Per nulla “in più” nell’economia di un catalogo che si sarebbe potuto accontentare di saggi e apparati a firma degli addetti ai lavori è anche il bel contributo di Emanuele Trevi, in cui le riflessioni indigene del flâneur romano fanno il paio con i parallelismi letterari nella ricerca felice di definizioni squisitissime per il caso in esame. Nel paragonare la Roma di Balla alla Mosca di Bulgakov lo scrittore si dice difatti convinto che quello che c’è dentro quel magico appartamento sia «innanzitutto un disorientamento di tipo spaziale, un’infinità tascabile, l’oceano rinchiuso nella più banale delle conchigliette» (p. 52): per questo il suo valore ha la durata infinita di un moto spiraleggiante, e per questo è forza che non si esaurisce ma che ancora si trasforma, pur vuota di inquilini ma ancora abitata dalla presenza carismatica dei suoi ultimi proprietari e custodi. Casa Balla, dice bene l’autore, «non è più né un documento né un monumento, ma l’immagine evidente e tridimensionale della mente che l’ha abitata e nello stesso tempo immaginata» (p. 60), e proprio per questo «la sua rovina non ha nulla di museale. È una rovina viva, ovvero una di quelle rarissime rovine che sembrano arrivare a noi dal futuro: come se avesse sbagliato strada e fatto il giro più lungo» (p. 60).
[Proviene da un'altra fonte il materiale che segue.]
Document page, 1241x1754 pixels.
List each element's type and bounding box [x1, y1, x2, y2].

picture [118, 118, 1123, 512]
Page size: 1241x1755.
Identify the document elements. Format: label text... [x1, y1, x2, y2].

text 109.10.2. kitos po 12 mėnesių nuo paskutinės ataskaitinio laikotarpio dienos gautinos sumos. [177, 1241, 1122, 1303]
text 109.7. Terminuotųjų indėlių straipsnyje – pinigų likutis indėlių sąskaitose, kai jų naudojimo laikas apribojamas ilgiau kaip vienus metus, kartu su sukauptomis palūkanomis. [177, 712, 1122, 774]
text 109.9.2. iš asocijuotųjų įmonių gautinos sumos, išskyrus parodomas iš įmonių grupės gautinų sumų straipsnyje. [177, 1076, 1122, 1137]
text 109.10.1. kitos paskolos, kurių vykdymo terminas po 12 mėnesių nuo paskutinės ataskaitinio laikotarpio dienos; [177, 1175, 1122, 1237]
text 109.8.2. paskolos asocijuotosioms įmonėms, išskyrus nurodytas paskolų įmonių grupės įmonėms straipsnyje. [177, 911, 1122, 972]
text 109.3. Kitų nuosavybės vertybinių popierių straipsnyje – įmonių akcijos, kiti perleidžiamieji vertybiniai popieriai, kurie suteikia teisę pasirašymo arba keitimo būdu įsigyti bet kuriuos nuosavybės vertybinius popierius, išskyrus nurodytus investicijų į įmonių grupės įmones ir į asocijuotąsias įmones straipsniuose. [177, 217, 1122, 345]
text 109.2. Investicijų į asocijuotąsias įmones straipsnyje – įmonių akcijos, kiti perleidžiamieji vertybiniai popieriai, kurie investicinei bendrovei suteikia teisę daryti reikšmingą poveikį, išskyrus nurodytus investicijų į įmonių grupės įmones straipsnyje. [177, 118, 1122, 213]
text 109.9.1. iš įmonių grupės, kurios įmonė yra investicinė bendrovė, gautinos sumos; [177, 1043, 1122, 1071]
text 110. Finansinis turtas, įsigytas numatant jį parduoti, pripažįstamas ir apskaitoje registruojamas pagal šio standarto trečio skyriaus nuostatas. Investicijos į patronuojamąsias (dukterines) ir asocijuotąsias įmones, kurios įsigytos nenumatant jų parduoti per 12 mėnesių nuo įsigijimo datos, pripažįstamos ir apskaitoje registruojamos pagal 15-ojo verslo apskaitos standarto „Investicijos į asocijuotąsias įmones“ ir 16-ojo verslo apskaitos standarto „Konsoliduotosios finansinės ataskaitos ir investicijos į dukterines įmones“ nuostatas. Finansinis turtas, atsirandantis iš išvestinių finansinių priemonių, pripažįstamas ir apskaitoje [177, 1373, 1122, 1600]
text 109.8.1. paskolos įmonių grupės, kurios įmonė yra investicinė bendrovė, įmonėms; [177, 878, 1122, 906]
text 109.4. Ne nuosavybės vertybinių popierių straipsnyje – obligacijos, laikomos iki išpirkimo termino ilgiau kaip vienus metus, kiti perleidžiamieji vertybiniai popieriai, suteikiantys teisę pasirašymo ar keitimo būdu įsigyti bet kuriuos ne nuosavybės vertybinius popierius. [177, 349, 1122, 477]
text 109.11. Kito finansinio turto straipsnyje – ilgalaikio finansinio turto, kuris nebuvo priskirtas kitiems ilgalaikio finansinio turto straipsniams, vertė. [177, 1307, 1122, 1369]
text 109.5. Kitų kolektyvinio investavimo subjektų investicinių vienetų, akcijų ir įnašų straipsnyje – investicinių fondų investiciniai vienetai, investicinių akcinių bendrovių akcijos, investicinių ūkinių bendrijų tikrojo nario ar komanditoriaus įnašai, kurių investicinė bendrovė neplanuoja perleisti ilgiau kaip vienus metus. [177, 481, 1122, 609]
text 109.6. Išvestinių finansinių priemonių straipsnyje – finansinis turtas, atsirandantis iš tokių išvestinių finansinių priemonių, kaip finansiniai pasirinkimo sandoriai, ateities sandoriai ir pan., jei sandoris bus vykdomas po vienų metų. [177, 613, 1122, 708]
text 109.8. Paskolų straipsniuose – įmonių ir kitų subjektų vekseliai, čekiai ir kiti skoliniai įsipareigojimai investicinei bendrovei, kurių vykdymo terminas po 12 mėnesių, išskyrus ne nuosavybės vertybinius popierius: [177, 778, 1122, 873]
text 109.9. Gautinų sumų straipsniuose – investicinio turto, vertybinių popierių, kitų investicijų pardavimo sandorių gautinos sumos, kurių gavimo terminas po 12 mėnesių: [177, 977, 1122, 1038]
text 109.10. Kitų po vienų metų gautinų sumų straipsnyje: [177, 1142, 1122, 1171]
Con parole che riescono a chiamare ogni lettore dentro la storia facendogli rivivere l’esperienza sempre traumatica (nel bene e nel male) del trasloco (chi non ne ha mai affrontato uno?), Trevi insiste soprattutto su quella che gli appare la migliore attitudine di Balla, ovvero quella capacità (per lui una vera e propria necessità esistenziale e un tutt’uno con il proprio credo artistico) di riuscire a insediarsi in un altrove inizialmente estraneo e ostile, di essere capace di infondere la propria personalità a un ambiente impersonale, di riuscire a manifestare la propria identità anche e non ultimo sub specie immobiliare. Un desiderio comune a chiunque, in fin dei conti, se è vero che una casa a propria immagine e somiglianza resta ancora oggi – anzi, proprio oggi, in tempi in cui la mobilità fine a se stessa è stata messa in crisi dall’evento pandemico – in cima ai desideri degli italiani (e non solo):
«forse non c’è nulla di più estraneo, se non ostile, a un progetto di estetizzazione della vita di questa tipologia di appartamenti e di condomini. Ma è proprio in queste condizioni avverse che si gioca la partita vera, e Balla, suprema coscienza di grande artista, lo sapeva bene. Sempre la bellezza si nutre del suo contrario: la greve, inerte, torpida resistenza del mezzo. E se vuoi trasformare la tua casa in un’opera d’arte totale, muovendoti tra tutte le rivelazioni che possono scaturire dal combinare luce, colore e movimento, è un appartamento come quello di via Oslavia che ti serve, non un romantico ex convento dei Parioli, degno di un romanzo di D’Annunzio, destinato ad assorbire in maniera eccessiva, con il suo fascino preesistente, qualunque massiccio intervento da parte del nuovo inquilino. Quella del civico 39, quarto piano – indirizzo uguale a milioni di altri – era veramente una tela bianca» (p. 54).

Foto di Cecilia Mariani
Non tragga dunque in inganno nemmeno la candida copertina del catalogo, in cui il protagonismo riservato al lettering è solo l’anticamera di ciò che vi si troverà tra le pagine una volta varcata la soglia d’ingresso. Dentro Casa Balla non ci si sentirà mai ospiti sgraditi o morbosi ficcanaso: si passeggerà tra le stanze come in un continuum, in una planimetria in cui anche il corridoio «spazio di risulta per definizione», viene elevato, come nota Domitilla Dardi, «a proscenio della vita» (p. 41). Proprio lì, è d’accordo Emanuele Trevi, sarà forte «l’impressione di un passaggio aperto, di un dislivello tra piani di realtà contigui ma dotati di leggi proprie e inconciliabili»; e forse, a pensarci bene, «percorriamo un condotto simile ogni volta che veniamo al mondo, o che l’anima abbandona il corpo in attesa di nuove incarnazioni» (p. 56). Quanto allo spirito di Balla e delle sue figlie, proprio quello è più vivo e presente che mai, pronto ad accogliere di buon grado chiunque voglia passare a fare un saluto. A casa come al museo. Anzi: dalla casa all’universo e ritorno.